• [DIRECTIONS FOR THIS TASK] Write out all the data again, exactly as it stands.

• [INPUT MATERIAL]
__________
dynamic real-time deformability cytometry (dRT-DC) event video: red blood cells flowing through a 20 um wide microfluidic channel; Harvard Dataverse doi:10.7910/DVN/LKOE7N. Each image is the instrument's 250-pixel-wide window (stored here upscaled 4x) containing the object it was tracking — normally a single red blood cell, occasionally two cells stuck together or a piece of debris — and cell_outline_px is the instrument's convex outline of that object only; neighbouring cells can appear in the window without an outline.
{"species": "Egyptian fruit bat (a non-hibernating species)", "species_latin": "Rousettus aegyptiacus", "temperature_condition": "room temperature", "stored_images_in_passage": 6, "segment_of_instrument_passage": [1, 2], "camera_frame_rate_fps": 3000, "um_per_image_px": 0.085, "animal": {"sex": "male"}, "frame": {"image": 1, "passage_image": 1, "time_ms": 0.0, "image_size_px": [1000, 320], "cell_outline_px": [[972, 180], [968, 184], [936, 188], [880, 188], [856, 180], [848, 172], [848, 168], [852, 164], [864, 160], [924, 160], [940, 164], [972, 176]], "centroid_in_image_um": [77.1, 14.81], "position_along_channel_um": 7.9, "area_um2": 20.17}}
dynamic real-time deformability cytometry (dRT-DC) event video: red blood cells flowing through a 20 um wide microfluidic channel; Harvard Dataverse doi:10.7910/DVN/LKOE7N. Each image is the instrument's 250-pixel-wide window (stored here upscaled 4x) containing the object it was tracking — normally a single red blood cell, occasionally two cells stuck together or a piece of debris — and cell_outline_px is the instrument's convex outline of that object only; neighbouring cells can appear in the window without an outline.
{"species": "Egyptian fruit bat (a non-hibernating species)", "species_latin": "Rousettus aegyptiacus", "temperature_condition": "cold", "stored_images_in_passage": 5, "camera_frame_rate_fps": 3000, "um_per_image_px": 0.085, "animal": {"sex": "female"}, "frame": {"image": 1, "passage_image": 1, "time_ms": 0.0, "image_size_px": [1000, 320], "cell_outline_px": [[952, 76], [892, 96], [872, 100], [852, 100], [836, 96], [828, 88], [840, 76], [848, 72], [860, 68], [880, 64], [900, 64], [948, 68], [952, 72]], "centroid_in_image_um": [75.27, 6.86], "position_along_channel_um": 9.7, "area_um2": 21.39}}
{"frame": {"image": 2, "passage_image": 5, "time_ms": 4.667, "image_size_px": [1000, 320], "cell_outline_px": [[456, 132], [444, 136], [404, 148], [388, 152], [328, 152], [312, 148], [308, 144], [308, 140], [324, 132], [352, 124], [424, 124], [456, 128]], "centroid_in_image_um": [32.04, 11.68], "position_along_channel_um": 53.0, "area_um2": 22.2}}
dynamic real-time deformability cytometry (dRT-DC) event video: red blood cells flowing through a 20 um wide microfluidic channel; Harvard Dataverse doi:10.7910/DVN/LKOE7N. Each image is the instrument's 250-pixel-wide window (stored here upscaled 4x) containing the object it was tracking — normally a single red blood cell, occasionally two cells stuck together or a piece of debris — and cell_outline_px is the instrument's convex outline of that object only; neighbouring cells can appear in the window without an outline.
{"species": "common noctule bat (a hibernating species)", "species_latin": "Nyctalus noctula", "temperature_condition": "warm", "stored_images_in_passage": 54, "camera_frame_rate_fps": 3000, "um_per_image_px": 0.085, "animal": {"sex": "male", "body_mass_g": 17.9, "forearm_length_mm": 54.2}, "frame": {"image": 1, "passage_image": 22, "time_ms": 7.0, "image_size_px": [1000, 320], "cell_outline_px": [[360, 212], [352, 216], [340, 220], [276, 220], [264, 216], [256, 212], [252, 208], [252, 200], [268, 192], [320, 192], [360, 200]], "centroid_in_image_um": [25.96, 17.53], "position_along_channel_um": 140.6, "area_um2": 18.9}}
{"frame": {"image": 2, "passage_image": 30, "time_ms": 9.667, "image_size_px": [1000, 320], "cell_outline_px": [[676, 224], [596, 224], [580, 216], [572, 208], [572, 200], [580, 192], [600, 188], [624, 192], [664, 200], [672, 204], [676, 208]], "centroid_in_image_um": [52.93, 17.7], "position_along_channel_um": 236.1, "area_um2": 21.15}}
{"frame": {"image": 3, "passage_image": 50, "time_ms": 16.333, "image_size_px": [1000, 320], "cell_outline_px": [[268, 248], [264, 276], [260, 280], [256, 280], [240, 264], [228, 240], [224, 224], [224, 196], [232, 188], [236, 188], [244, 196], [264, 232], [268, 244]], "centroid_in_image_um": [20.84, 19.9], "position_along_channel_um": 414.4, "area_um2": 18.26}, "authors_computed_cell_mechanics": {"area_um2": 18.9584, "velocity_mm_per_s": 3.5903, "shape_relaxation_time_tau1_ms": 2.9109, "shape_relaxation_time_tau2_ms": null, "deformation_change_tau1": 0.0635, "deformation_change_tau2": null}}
__________
• [EXERCISE OUTPUT]
dynamic real-time deformability cytometry (dRT-DC) event video: red blood cells flowing through a 20 um wide microfluidic channel; Harvard Dataverse doi:10.7910/DVN/LKOE7N. Each image is the instrument's 250-pixel-wide window (stored here upscaled 4x) containing the object it was tracking — normally a single red blood cell, occasionally two cells stuck together or a piece of debris — and cell_outline_px is the instrument's convex outline of that object only; neighbouring cells can appear in the window without an outline.
{"species": "Egyptian fruit bat (a non-hibernating species)", "species_latin": "Rousettus aegyptiacus", "temperature_condition": "room temperature", "stored_images_in_passage": 6, "segment_of_instrument_passage": [1, 2], "camera_frame_rate_fps": 3000, "um_per_image_px": 0.085, "animal": {"sex": "male"}, "frame": {"image": 1, "passage_image": 1, "time_ms": 0.0, "image_size_px": [1000, 320], "cell_outline_px": [[972, 180], [968, 184], [936, 188], [880, 188], [856, 180], [848, 172], [848, 168], [852, 164], [864, 160], [924, 160], [940, 164], [972, 176]], "centroid_in_image_um": [77.1, 14.81], "position_along_channel_um": 7.9, "area_um2": 20.17}}
dynamic real-time deformability cytometry (dRT-DC) event video: red blood cells flowing through a 20 um wide microfluidic channel; Harvard Dataverse doi:10.7910/DVN/LKOE7N. Each image is the instrument's 250-pixel-wide window (stored here upscaled 4x) containing the object it was tracking — normally a single red blood cell, occasionally two cells stuck together or a piece of debris — and cell_outline_px is the instrument's convex outline of that object only; neighbouring cells can appear in the window without an outline.
{"species": "Egyptian fruit bat (a non-hibernating species)", "species_latin": "Rousettus aegyptiacus", "temperature_condition": "cold", "stored_images_in_passage": 5, "camera_frame_rate_fps": 3000, "um_per_image_px": 0.085, "animal": {"sex": "female"}, "frame": {"image": 1, "passage_image": 1, "time_ms": 0.0, "image_size_px": [1000, 320], "cell_outline_px": [[952, 76], [892, 96], [872, 100], [852, 100], [836, 96], [828, 88], [840, 76], [848, 72], [860, 68], [880, 64], [900, 64], [948, 68], [952, 72]], "centroid_in_image_um": [75.27, 6.86], "position_along_channel_um": 9.7, "area_um2": 21.39}}
{"frame": {"image": 2, "passage_image": 5, "time_ms": 4.667, "image_size_px": [1000, 320], "cell_outline_px": [[456, 132], [444, 136], [404, 148], [388, 152], [328, 152], [312, 148], [308, 144], [308, 140], [324, 132], [352, 124], [424, 124], [456, 128]], "centroid_in_image_um": [32.04, 11.68], "position_along_channel_um": 53.0, "area_um2": 22.2}}
dynamic real-time deformability cytometry (dRT-DC) event video: red blood cells flowing through a 20 um wide microfluidic channel; Harvard Dataverse doi:10.7910/DVN/LKOE7N. Each image is the instrument's 250-pixel-wide window (stored here upscaled 4x) containing the object it was tracking — normally a single red blood cell, occasionally two cells stuck together or a piece of debris — and cell_outline_px is the instrument's convex outline of that object only; neighbouring cells can appear in the window without an outline.
{"species": "common noctule bat (a hibernating species)", "species_latin": "Nyctalus noctula", "temperature_condition": "warm", "stored_images_in_passage": 54, "camera_frame_rate_fps": 3000, "um_per_image_px": 0.085, "animal": {"sex": "male", "body_mass_g": 17.9, "forearm_length_mm": 54.2}, "frame": {"image": 1, "passage_image": 22, "time_ms": 7.0, "image_size_px": [1000, 320], "cell_outline_px": [[360, 212], [352, 216], [340, 220], [276, 220], [264, 216], [256, 212], [252, 208], [252, 200], [268, 192], [320, 192], [360, 200]], "centroid_in_image_um": [25.96, 17.53], "position_along_channel_um": 140.6, "area_um2": 18.9}}
{"frame": {"image": 2, "passage_image": 30, "time_ms": 9.667, "image_size_px": [1000, 320], "cell_outline_px": [[676, 224], [596, 224], [580, 216], [572, 208], [572, 200], [580, 192], [600, 188], [624, 192], [664, 200], [672, 204], [676, 208]], "centroid_in_image_um": [52.93, 17.7], "position_along_channel_um": 236.1, "area_um2": 21.15}}
{"frame": {"image": 3, "passage_image": 50, "time_ms": 16.333, "image_size_px": [1000, 320], "cell_outline_px": [[268, 248], [264, 276], [260, 280], [256, 280], [240, 264], [228, 240], [224, 224], [224, 196], [232, 188], [236, 188], [244, 196], [264, 232], [268, 244]], "centroid_in_image_um": [20.84, 19.9], "position_along_channel_um": 414.4, "area_um2": 18.26}, "authors_computed_cell_mechanics": {"area_um2": 18.9584, "velocity_mm_per_s": 3.5903, "shape_relaxation_time_tau1_ms": 2.9109, "shape_relaxation_time_tau2_ms": null, "deformation_change_tau1": 0.0635, "deformation_change_tau2": null}}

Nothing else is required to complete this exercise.